What the task asks:
Output the text lines of the following items as a JSON list of strings, with one string per line and blank lines omitted. Exclude the pictures from the list.

Provided information:
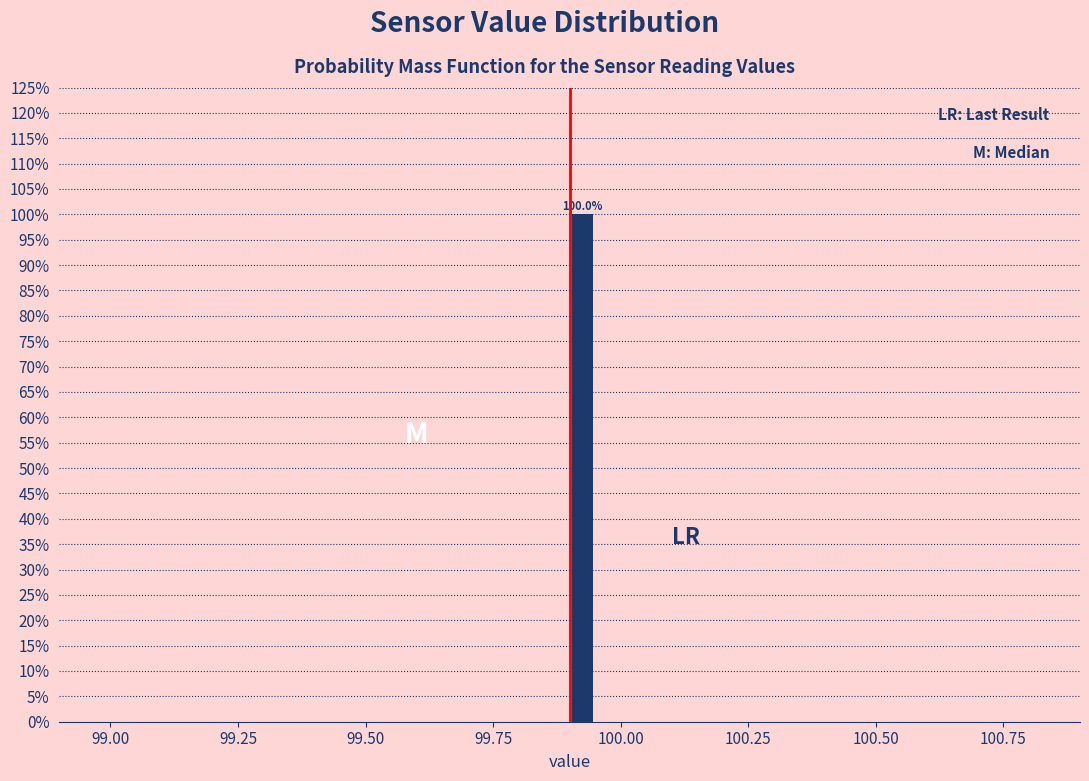

Read against the x-axis, roughly where is the centre of the tallest bar?

99.95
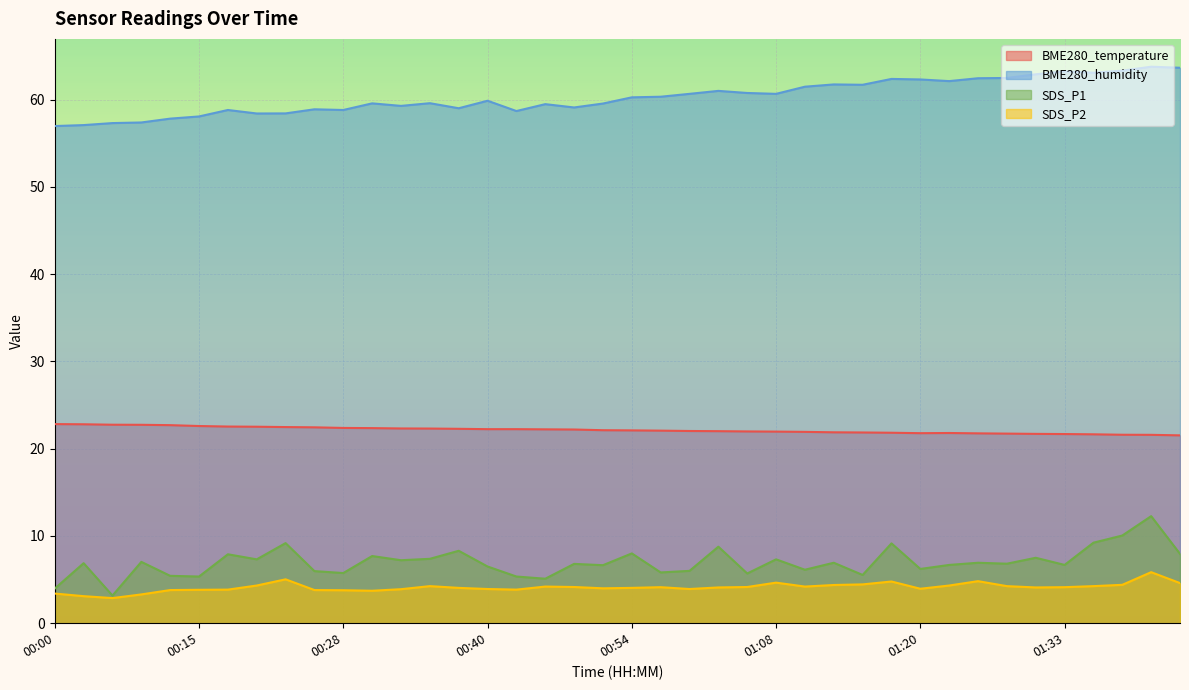

What is the value of the SDS_P2 point at the 18th from the left?

4.2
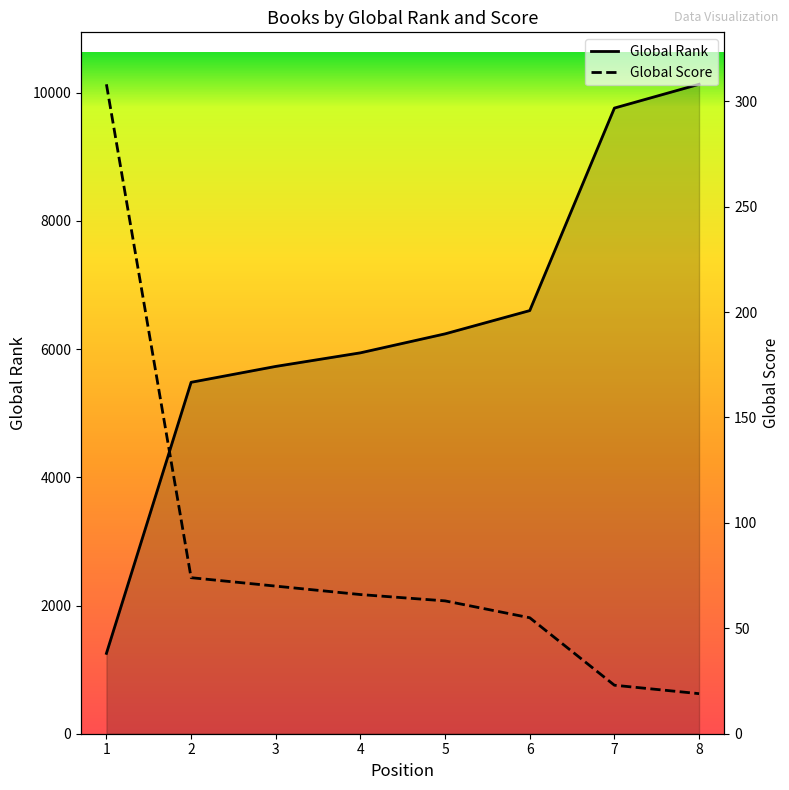

Count the number of categories in the chart.

8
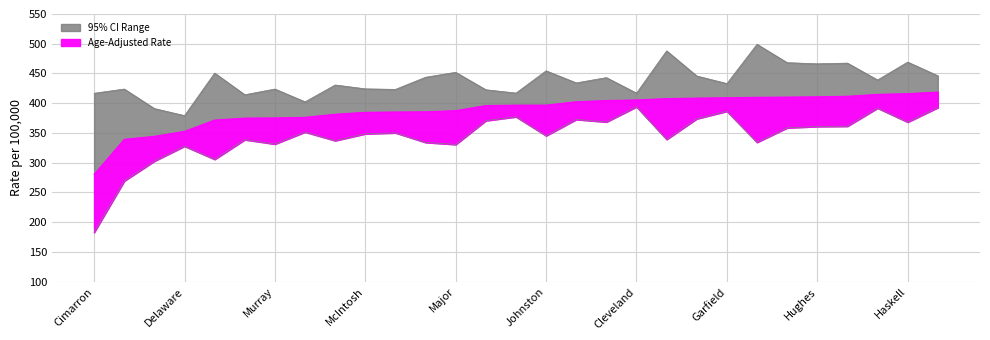

The Upper 95% CI series shows 439.1 at Grady. True or false?

True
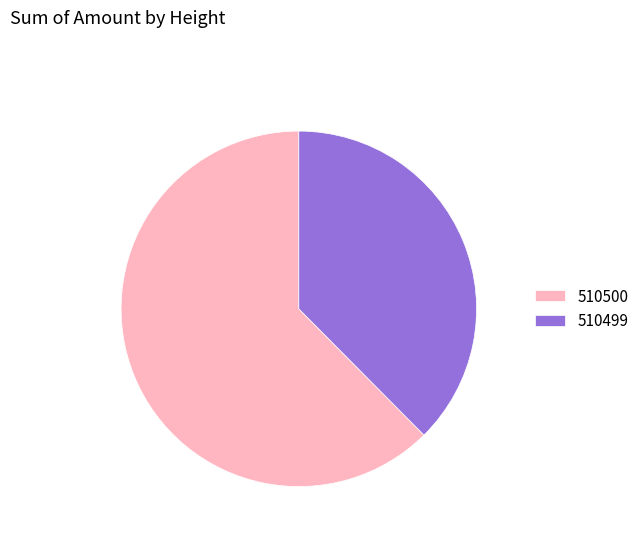

Is the sum of 510499 and 510500 greater than half?

Yes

Answer to this problem:
[
  "Read against the x-axis, roughly where is the centre of the tallest bar?",
  "99.95",
  "What is the value of the SDS_P2 point at the 18th from the left?",
  "4.2",
  "Count the number of categories in the chart.",
  "8",
  "The Upper 95% CI series shows 439.1 at Grady. True or false?",
  "True",
  "Is the sum of 510499 and 510500 greater than half?",
  "Yes"
]